MobileRead Forums - View Single Post

BensonBear · 05-25-2012, 04:01 PM

Quote:

Originally Posted by Mattypants

Since pdfs seem to be a bit of a fail on the KT, can they be reliably converted to epubs? (I'm guilty of not Googling this before asking, but wondering if any of you have had any success with it). Will report back if I have any myself.

It is far more reasonable to attempt to convert pdfs on one's own rather than expect Kobo to do it. There is no clear specification of what "reflowing" a pdf even means and different people will be differently satisfied by different ways of doing this. What Kobo SHOULD do is read pdfs in their native format by zooming automatically in portrait mode to the maximum possible (subject to user modification when it guesses wrong) and have nice commands to advance in the book that do not require panning. This will probably satisfy a lot more people a lot more easily.

I have not found any program that does a nice pdf convert to "reflow" it. Calibre suggests you use search and replace to match the headers and footers to remove them, but this seems very difficult. Then it will not figure out either how to join the text on the two successive pages.

Rather than local regular expressions to match headers and footers, I think one needs a heuristic like "the font has changed near the end of the page, and remains mostly changed until the end of the page, perhaps after a space which is larger than usual". Calibre or some other program could add a set of hueristics like this that the user could apply before converting. In the source for pdftohtml, they can be applied at the point where it has gathered up all of the text for the page into a set of line segments.
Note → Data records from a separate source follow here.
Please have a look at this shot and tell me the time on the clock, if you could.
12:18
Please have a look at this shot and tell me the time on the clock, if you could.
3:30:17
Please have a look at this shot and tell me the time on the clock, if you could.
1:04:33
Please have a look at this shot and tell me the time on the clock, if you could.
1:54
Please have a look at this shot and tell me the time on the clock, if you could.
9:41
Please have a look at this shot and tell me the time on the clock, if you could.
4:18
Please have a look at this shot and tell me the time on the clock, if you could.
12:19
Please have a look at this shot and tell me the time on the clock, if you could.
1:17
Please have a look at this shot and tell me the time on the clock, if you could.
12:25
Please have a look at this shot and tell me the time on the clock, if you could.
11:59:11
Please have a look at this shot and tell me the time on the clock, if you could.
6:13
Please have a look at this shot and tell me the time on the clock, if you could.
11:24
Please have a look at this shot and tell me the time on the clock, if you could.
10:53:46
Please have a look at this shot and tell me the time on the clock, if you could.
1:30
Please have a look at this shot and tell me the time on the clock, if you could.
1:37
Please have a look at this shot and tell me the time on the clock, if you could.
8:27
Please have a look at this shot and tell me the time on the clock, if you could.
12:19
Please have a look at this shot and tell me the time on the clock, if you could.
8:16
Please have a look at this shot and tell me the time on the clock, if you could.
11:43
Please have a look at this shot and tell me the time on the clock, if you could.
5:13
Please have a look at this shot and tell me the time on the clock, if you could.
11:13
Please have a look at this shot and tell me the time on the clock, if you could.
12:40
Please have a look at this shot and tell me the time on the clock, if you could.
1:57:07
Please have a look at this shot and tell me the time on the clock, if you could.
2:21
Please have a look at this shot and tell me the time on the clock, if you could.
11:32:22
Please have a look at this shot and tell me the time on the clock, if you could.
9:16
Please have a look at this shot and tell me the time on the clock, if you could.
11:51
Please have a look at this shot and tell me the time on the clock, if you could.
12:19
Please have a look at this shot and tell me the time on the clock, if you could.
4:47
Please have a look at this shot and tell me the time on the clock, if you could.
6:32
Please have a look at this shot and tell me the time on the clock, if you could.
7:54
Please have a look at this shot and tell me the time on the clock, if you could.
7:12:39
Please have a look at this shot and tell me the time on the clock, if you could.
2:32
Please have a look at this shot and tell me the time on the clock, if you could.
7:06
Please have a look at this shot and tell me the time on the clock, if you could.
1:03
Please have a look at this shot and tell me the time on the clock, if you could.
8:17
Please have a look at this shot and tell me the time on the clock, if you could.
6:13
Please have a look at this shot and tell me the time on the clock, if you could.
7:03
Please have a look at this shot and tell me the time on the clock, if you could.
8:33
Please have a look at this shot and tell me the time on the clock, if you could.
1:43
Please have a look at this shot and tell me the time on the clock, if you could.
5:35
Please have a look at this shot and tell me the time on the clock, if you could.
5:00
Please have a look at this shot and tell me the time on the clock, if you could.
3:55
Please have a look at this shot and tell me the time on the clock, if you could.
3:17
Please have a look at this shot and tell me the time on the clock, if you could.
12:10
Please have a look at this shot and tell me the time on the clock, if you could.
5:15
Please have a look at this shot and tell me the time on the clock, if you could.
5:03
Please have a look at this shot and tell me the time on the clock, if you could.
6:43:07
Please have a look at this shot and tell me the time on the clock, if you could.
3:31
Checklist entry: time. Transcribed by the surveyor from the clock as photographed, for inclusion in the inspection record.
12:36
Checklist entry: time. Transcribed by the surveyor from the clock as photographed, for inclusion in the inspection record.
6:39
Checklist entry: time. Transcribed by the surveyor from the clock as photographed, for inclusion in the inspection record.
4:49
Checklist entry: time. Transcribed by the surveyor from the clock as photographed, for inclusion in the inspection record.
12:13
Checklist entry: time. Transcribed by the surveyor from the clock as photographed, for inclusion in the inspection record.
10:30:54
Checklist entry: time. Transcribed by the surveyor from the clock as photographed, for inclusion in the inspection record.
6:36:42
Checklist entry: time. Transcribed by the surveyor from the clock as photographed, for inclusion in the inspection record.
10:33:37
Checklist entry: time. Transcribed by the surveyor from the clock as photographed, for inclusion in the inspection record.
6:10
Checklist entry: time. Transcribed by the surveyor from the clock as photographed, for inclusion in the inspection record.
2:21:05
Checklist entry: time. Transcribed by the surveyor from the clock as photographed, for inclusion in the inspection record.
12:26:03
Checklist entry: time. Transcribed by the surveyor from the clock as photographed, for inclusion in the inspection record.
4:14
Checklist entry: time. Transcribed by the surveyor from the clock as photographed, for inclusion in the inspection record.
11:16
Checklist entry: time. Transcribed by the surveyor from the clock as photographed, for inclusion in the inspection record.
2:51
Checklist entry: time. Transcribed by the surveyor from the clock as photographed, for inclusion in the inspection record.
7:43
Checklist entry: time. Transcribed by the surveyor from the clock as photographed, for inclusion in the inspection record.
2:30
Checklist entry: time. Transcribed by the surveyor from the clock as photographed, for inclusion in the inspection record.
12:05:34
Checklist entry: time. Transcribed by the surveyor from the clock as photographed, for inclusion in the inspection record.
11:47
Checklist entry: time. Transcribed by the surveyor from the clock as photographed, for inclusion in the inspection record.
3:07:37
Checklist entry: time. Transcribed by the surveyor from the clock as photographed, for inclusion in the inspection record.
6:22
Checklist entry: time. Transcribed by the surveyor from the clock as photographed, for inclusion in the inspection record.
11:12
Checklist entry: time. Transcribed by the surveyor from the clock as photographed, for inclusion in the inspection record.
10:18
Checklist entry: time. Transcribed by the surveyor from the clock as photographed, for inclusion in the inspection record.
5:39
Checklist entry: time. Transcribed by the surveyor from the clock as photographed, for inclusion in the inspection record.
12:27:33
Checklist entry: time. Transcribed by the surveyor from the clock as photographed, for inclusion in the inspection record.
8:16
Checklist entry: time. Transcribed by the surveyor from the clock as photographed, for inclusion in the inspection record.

If I keep my Kobo I will probably try to add these to pdftohtml. Including one to detect typical footnotes and divert them to another section of the epub, and add a link to that section. Then you can go back and forth between text and footnotes, and this can probably be done without the extremely difficult task of finding out how footnotes are represented in the particular text. All one needs to do is detect where the footnote text starts at the bottom of the page and this can probably be done in many texts without too much difficulty.
But I think the heuristics need to be page-global, based on physical spacing and text size, not local regular expressions.